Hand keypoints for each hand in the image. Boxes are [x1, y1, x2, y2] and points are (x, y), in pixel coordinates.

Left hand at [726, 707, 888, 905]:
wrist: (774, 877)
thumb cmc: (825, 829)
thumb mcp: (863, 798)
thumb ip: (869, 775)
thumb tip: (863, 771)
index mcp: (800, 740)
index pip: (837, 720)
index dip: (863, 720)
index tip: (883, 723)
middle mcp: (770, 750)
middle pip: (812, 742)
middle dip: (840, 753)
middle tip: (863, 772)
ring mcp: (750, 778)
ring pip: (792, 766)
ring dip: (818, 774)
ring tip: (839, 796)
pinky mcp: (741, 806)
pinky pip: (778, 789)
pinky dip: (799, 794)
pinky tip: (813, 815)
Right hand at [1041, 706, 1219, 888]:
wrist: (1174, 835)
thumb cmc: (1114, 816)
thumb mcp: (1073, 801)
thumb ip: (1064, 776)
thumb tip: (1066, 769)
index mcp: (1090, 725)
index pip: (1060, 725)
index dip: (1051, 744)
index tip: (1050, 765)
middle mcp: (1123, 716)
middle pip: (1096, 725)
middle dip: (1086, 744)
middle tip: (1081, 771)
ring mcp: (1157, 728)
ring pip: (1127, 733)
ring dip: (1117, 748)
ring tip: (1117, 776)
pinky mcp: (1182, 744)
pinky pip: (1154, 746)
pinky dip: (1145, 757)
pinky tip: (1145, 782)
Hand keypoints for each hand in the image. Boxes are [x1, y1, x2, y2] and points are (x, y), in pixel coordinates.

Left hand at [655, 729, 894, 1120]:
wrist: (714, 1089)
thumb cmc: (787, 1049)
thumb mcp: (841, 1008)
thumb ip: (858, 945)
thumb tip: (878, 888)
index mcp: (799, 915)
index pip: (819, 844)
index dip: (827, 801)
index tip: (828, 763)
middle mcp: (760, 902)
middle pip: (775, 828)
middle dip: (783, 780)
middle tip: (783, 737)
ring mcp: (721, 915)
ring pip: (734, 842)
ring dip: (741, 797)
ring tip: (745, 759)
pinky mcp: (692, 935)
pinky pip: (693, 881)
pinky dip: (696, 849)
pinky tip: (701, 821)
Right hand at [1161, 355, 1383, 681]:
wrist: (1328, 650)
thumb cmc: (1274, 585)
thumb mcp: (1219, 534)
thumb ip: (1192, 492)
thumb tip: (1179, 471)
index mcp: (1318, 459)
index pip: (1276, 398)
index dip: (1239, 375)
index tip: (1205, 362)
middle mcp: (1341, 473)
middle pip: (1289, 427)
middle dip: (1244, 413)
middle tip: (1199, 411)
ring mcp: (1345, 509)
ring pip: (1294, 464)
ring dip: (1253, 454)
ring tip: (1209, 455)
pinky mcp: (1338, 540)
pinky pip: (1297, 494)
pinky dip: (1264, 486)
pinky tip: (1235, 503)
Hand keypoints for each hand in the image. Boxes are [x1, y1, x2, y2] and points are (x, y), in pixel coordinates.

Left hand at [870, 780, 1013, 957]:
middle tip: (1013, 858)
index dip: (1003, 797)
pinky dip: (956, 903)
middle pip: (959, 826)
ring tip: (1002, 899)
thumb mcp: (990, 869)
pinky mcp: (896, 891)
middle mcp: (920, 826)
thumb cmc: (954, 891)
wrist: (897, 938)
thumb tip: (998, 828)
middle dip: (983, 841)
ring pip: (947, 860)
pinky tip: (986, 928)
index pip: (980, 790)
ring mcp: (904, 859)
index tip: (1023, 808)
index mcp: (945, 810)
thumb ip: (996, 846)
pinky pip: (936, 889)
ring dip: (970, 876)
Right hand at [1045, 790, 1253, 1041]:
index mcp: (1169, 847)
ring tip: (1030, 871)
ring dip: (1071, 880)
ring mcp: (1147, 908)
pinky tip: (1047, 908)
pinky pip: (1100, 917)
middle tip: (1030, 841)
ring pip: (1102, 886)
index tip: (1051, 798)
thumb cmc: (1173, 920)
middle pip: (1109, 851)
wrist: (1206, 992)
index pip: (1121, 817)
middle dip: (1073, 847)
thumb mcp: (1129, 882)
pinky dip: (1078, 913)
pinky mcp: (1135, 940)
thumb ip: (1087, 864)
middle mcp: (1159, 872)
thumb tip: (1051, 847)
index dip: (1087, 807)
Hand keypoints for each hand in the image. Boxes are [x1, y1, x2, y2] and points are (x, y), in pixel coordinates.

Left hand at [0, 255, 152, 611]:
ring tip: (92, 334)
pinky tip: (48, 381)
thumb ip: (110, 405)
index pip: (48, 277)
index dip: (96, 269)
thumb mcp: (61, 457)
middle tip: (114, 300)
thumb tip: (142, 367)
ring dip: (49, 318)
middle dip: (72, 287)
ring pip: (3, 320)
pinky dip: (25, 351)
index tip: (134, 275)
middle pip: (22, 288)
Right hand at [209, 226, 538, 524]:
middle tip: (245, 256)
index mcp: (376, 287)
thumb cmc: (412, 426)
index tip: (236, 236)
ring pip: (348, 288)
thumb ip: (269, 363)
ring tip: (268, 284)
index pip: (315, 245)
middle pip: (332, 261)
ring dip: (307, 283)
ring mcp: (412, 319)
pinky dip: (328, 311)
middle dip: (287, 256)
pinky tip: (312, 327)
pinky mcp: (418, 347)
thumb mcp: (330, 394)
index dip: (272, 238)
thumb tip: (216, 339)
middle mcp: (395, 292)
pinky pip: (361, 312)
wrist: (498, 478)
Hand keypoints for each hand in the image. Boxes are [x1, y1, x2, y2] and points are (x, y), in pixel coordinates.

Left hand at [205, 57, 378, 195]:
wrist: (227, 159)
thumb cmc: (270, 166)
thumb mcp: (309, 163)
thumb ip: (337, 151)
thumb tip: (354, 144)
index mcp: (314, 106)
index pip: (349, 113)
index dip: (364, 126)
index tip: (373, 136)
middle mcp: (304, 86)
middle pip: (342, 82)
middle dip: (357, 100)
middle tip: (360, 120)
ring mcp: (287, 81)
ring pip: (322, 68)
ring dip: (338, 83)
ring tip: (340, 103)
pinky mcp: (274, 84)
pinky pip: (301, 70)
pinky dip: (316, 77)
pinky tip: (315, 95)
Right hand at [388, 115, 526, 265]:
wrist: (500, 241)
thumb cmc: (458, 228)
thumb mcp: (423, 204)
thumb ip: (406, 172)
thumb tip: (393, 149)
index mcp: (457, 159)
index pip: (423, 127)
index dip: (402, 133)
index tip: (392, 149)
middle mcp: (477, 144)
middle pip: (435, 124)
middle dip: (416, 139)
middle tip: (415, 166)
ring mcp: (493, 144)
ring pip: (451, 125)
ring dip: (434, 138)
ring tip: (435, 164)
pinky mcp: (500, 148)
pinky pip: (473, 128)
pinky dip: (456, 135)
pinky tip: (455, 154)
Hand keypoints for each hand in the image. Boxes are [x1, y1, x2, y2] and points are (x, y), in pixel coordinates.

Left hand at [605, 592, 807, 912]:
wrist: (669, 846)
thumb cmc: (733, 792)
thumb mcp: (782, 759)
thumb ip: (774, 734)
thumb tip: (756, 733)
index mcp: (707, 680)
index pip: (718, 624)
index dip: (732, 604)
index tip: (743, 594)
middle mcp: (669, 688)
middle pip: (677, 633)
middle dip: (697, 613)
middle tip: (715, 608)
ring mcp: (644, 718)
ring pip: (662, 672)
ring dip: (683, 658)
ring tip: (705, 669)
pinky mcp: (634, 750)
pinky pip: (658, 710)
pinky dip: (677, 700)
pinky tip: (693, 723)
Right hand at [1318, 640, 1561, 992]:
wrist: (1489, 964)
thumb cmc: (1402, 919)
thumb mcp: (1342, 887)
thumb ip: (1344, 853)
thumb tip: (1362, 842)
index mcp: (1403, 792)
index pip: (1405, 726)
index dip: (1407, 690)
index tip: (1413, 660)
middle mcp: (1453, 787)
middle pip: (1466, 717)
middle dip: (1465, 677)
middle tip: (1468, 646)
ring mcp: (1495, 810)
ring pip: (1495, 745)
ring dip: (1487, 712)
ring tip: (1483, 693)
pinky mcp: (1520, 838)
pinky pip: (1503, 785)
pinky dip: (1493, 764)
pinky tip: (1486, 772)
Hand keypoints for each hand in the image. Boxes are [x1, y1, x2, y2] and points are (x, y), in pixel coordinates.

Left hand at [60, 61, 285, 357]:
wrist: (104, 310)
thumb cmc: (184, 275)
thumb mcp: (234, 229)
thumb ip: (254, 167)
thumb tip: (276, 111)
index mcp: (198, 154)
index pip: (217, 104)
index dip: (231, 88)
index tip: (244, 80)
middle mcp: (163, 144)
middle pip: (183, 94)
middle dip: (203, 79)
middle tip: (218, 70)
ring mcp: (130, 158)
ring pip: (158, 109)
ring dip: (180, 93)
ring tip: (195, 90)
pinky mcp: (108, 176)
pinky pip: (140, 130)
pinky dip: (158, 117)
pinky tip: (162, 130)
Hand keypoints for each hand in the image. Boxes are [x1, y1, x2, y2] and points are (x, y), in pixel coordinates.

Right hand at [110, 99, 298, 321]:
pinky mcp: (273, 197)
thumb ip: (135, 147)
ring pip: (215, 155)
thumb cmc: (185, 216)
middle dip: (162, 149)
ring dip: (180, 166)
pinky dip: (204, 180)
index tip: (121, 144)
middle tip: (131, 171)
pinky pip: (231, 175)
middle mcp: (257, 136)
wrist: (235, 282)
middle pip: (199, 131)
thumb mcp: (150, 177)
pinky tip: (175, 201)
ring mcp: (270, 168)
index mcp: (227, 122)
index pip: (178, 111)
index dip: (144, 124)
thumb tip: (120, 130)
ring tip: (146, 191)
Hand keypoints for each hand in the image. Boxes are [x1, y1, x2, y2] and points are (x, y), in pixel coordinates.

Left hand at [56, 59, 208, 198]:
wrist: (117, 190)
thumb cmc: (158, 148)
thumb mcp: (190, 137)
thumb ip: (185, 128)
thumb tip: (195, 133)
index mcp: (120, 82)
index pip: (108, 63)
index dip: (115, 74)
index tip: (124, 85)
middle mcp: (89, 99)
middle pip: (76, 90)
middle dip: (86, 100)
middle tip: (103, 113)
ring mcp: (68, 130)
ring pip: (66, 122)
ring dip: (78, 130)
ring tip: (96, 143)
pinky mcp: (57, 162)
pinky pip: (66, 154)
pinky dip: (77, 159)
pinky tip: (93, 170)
++++++++
▸ **Task brief**:
Go back to the listing above. Copy word for word the lines from the one with "pinky dip: (677, 700)" through the one with "ring pip: (1495, 745)", and nothing more.

▸ **Result for this exercise**:
pinky dip: (677, 700)
pinky tip: (693, 723)
Right hand at [1318, 640, 1561, 992]:
wrist: (1489, 964)
thumb cmc: (1402, 919)
thumb mcp: (1342, 887)
thumb ip: (1344, 853)
thumb tip: (1362, 842)
index mcp: (1403, 792)
index pip: (1405, 726)
index dip: (1407, 690)
index tip: (1413, 660)
middle mcp: (1453, 787)
middle pip: (1466, 717)
middle dip: (1465, 677)
middle tip: (1468, 646)
ring mcp: (1495, 810)
ring pip: (1495, 745)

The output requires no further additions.